═══ EXTRACTED DATA

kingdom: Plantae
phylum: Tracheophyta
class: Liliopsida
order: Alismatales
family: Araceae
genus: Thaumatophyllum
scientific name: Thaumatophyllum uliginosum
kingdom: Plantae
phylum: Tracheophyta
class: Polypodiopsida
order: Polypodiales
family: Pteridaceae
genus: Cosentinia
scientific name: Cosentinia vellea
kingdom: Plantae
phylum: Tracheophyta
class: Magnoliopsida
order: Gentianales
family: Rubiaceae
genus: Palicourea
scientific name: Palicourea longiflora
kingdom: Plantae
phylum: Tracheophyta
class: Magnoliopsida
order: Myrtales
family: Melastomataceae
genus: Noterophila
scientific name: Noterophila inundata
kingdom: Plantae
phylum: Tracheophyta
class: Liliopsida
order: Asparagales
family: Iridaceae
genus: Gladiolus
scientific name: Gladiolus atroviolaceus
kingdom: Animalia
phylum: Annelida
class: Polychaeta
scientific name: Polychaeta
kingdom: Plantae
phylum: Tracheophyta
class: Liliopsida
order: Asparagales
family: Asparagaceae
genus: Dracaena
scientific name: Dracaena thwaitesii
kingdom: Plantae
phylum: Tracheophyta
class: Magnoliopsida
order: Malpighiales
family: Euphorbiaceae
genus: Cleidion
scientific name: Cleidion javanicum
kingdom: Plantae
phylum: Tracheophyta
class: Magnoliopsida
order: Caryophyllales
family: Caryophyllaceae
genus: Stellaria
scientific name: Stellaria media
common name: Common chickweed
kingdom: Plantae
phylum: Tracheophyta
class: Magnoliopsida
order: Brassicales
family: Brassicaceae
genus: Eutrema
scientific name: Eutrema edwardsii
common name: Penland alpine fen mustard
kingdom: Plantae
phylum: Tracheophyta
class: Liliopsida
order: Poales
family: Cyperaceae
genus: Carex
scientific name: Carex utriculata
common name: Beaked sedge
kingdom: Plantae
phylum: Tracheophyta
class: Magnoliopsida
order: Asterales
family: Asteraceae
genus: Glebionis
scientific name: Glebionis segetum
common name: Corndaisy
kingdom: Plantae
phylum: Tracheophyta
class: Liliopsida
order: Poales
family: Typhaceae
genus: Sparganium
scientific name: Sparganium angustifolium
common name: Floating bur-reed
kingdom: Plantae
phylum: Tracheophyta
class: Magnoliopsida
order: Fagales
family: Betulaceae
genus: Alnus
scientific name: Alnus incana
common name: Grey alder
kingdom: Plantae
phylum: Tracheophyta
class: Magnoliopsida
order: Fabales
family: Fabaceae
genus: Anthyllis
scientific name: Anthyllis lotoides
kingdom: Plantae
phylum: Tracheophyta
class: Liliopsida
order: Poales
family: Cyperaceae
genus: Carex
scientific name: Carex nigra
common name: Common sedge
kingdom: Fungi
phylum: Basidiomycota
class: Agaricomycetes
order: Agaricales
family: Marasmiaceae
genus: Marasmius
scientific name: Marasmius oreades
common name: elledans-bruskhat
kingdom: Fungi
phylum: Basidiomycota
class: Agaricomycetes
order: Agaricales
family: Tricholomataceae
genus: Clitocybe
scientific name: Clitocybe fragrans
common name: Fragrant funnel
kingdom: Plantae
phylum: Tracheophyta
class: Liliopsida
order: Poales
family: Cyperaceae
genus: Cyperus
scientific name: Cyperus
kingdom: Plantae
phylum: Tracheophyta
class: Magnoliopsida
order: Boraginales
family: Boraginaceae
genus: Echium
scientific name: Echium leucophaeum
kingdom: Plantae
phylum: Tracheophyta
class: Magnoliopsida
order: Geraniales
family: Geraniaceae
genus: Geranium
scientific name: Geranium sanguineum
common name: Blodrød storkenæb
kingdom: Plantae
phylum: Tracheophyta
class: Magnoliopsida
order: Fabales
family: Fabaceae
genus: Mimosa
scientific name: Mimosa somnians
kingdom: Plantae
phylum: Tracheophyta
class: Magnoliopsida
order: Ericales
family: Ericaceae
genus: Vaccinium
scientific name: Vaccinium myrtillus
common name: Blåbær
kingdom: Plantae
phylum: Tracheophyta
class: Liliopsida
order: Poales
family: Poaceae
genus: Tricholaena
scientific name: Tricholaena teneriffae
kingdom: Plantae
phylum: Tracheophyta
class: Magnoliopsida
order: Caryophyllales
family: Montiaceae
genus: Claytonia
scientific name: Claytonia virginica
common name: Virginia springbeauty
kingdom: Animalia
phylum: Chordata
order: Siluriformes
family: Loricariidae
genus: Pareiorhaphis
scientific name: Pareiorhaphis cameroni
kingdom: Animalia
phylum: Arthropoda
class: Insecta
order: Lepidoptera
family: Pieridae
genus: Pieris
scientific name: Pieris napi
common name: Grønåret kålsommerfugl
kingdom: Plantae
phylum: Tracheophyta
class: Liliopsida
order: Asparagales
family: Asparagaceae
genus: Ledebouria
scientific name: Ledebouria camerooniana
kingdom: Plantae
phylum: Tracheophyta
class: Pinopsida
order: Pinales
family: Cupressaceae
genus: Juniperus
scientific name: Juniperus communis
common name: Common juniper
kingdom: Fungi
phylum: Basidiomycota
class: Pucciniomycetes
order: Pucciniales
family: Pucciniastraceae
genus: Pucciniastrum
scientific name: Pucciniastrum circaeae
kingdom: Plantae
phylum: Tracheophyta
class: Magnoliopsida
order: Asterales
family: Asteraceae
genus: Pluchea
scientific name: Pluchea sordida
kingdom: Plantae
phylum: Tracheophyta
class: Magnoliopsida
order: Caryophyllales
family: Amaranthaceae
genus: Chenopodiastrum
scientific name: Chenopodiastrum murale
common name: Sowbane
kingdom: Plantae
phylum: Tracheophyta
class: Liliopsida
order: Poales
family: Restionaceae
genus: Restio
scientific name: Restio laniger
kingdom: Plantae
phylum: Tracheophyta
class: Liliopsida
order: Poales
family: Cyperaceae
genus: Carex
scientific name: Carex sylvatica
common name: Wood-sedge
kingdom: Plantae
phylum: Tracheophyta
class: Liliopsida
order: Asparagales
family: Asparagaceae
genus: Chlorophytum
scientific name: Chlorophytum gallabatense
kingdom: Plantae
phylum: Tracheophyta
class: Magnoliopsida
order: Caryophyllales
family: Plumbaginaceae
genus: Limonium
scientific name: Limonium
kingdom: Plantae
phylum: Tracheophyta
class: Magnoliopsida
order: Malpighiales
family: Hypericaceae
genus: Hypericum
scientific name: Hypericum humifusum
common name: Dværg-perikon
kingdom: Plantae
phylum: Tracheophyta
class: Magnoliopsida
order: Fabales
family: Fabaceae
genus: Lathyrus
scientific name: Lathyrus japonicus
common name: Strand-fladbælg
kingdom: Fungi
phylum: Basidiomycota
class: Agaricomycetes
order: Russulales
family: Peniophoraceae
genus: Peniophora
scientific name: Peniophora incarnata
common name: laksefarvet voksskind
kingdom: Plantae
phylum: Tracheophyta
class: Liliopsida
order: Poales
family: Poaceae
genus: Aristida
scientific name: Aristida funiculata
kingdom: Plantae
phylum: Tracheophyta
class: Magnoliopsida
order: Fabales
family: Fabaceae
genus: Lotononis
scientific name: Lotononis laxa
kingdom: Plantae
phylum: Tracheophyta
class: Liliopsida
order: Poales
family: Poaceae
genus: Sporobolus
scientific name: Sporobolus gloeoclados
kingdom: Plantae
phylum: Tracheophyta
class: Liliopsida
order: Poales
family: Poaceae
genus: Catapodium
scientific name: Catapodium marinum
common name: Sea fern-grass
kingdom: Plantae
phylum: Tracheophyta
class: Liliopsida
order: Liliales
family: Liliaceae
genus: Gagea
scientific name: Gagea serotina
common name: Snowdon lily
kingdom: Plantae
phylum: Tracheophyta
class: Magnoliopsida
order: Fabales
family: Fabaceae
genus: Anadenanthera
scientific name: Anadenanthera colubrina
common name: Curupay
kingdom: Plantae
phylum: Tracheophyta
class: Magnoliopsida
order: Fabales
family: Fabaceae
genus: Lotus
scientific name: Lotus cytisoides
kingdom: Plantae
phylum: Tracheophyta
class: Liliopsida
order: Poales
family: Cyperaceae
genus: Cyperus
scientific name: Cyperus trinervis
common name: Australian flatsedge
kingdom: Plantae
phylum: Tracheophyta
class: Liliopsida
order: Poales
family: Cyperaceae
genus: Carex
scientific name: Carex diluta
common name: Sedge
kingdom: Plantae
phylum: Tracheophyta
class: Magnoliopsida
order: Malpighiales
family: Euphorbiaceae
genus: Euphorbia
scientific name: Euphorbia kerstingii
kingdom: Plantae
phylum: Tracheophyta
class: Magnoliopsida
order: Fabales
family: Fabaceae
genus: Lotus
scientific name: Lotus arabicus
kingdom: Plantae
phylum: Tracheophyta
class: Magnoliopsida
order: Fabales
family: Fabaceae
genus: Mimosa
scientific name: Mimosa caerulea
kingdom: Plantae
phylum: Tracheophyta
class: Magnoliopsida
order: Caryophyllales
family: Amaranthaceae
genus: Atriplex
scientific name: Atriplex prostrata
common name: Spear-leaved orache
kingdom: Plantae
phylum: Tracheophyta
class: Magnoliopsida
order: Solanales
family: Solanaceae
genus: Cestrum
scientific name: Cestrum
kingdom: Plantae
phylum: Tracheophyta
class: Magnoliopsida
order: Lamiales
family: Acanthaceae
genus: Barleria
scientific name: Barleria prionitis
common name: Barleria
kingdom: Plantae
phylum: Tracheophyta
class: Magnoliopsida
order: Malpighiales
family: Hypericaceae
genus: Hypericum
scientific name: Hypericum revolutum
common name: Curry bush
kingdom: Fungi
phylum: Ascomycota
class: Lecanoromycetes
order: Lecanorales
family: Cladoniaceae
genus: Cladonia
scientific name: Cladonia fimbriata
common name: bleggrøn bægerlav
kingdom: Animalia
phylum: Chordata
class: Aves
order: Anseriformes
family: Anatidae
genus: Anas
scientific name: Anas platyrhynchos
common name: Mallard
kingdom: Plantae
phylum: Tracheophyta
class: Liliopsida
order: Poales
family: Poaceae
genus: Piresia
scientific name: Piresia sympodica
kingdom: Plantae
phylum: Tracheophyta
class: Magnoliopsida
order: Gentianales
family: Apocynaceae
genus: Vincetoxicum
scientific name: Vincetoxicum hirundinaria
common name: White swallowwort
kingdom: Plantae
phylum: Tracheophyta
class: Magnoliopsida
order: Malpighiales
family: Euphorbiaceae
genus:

══════

**BRIEF**
Reproduce the lines of the data verbatim, beginning at the line containing "family: Ericaceae" and ending at the line containing "common name: Wood-sedge", with both of those lines included.

**ANSWER TO THIS PROBLEM**
family: Ericaceae
genus: Vaccinium
scientific name: Vaccinium myrtillus
common name: Blåbær
kingdom: Plantae
phylum: Tracheophyta
class: Liliopsida
order: Poales
family: Poaceae
genus: Tricholaena
scientific name: Tricholaena teneriffae
kingdom: Plantae
phylum: Tracheophyta
class: Magnoliopsida
order: Caryophyllales
family: Montiaceae
genus: Claytonia
scientific name: Claytonia virginica
common name: Virginia springbeauty
kingdom: Animalia
phylum: Chordata
order: Siluriformes
family: Loricariidae
genus: Pareiorhaphis
scientific name: Pareiorhaphis cameroni
kingdom: Animalia
phylum: Arthropoda
class: Insecta
order: Lepidoptera
family: Pieridae
genus: Pieris
scientific name: Pieris napi
common name: Grønåret kålsommerfugl
kingdom: Plantae
phylum: Tracheophyta
class: Liliopsida
order: Asparagales
family: Asparagaceae
genus: Ledebouria
scientific name: Ledebouria camerooniana
kingdom: Plantae
phylum: Tracheophyta
class: Pinopsida
order: Pinales
family: Cupressaceae
genus: Juniperus
scientific name: Juniperus communis
common name: Common juniper
kingdom: Fungi
phylum: Basidiomycota
class: Pucciniomycetes
order: Pucciniales
family: Pucciniastraceae
genus: Pucciniastrum
scientific name: Pucciniastrum circaeae
kingdom: Plantae
phylum: Tracheophyta
class: Magnoliopsida
order: Asterales
family: Asteraceae
genus: Pluchea
scientific name: Pluchea sordida
kingdom: Plantae
phylum: Tracheophyta
class: Magnoliopsida
order: Caryophyllales
family: Amaranthaceae
genus: Chenopodiastrum
scientific name: Chenopodiastrum murale
common name: Sowbane
kingdom: Plantae
phylum: Tracheophyta
class: Liliopsida
order: Poales
family: Restionaceae
genus: Restio
scientific name: Restio laniger
kingdom: Plantae
phylum: Tracheophyta
class: Liliopsida
order: Poales
family: Cyperaceae
genus: Carex
scientific name: Carex sylvatica
common name: Wood-sedge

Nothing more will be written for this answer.